__Excerpt provided__:
3D Hand Pose with MediaPipe and TensorFlow.js
نوفمبر 15, 2021

Posted by Valentin Bazarevsky, Ivan Grishchenko, Eduard Gabriel Bazavan, Andrei Zanfir, Mihai Zanfir, Jiuqiang Tang, Jason Mayes, Ahmed Sabie, Google

Today, we're excited to share a new version of our model for hand pose detection, with improved accuracy for 2D, novel support for 3D, and the new ability to predict keypoints on both hands simultaneously. Support for multi-hand tracking was one of the most common requests from the developer community, and we're pleased to support it in this release.

You can try a live demo of the new model here. This work improves on our previous model which predicted 21 keypoints, but could only detect a single hand at a time. In this article, we'll describe the new model, and how you can get started.

The new hand pose detection model in action.
The new hand pose detection model in action.

Try out the live demo!

__Records shown__:

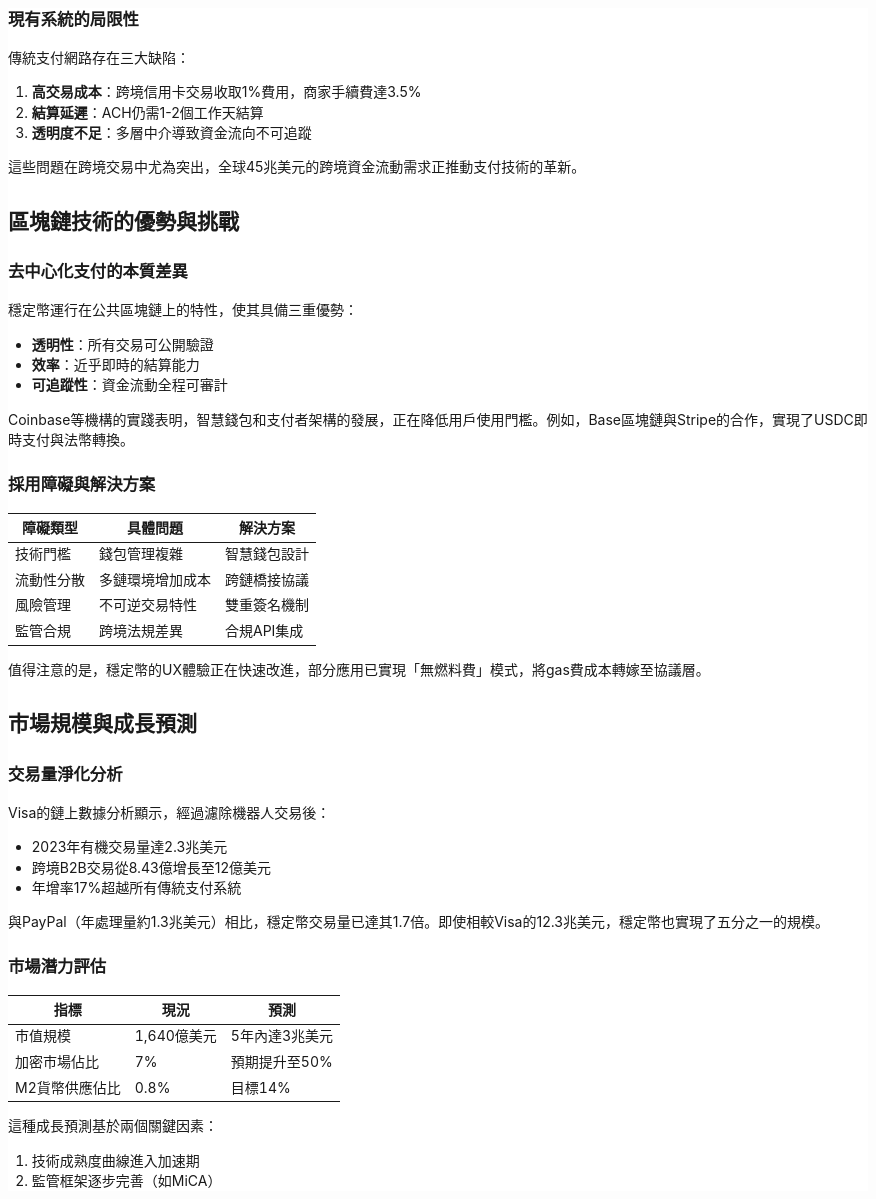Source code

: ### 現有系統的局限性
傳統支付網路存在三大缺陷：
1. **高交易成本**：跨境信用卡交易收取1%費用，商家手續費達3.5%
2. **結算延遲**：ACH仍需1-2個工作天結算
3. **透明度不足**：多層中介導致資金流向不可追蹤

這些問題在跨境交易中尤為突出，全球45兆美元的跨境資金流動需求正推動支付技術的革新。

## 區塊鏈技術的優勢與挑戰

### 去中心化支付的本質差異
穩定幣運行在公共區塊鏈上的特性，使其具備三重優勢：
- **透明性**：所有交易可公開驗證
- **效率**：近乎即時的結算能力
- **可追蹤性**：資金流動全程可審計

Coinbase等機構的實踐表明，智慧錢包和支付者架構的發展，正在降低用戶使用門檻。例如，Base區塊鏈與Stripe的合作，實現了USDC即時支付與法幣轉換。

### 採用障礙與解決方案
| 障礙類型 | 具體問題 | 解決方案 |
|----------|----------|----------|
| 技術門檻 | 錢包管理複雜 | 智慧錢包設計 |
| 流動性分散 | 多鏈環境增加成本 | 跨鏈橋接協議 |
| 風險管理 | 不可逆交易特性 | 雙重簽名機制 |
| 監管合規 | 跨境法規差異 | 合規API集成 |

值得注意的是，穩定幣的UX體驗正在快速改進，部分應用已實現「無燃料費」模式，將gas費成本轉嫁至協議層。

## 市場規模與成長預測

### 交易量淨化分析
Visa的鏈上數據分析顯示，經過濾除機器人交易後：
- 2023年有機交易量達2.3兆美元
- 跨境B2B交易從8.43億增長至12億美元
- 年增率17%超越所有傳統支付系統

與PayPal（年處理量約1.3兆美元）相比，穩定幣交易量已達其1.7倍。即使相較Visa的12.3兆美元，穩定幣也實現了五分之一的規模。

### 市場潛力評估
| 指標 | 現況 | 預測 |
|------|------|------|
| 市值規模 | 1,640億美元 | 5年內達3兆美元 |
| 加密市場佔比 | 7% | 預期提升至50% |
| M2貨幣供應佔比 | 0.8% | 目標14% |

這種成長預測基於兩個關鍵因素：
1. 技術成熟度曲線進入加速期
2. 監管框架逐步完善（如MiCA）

__Exercise set__:
- 1) Reproduce the hand pose detection announcement verbatim, from its title through its final line.
- 2) In the rows, begin at the line that has "值得注意的是，穩定幣的UX體" and stop after the line that has "與PayPal（年處理量約1". Rewrite only those lines, changing every "穩定幣" to "數位貨幣" and leaving all other characters untouched.

__Solutions to the tasks__:
- 1)
3D Hand Pose with MediaPipe and TensorFlow.js
نوفمبر 15, 2021

Posted by Valentin Bazarevsky, Ivan Grishchenko, Eduard Gabriel Bazavan, Andrei Zanfir, Mihai Zanfir, Jiuqiang Tang, Jason Mayes, Ahmed Sabie, Google

Today, we're excited to share a new version of our model for hand pose detection, with improved accuracy for 2D, novel support for 3D, and the new ability to predict keypoints on both hands simultaneously. Support for multi-hand tracking was one of the most common requests from the developer community, and we're pleased to support it in this release.

You can try a live demo of the new model here. This work improves on our previous model which predicted 21 keypoints, but could only detect a single hand at a time. In this article, we'll describe the new model, and how you can get started.

The new hand pose detection model in action.
The new hand pose detection model in action.

Try out the live demo!

- 2)
值得注意的是，數位貨幣的UX體驗正在快速改進，部分應用已實現「無燃料費」模式，將gas費成本轉嫁至協議層。

## 市場規模與成長預測

### 交易量淨化分析
Visa的鏈上數據分析顯示，經過濾除機器人交易後：
- 2023年有機交易量達2.3兆美元
- 跨境B2B交易從8.43億增長至12億美元
- 年增率17%超越所有傳統支付系統

與PayPal（年處理量約1.3兆美元）相比，數位貨幣交易量已達其1.7倍。即使相較Visa的12.3兆美元，數位貨幣也實現了五分之一的規模。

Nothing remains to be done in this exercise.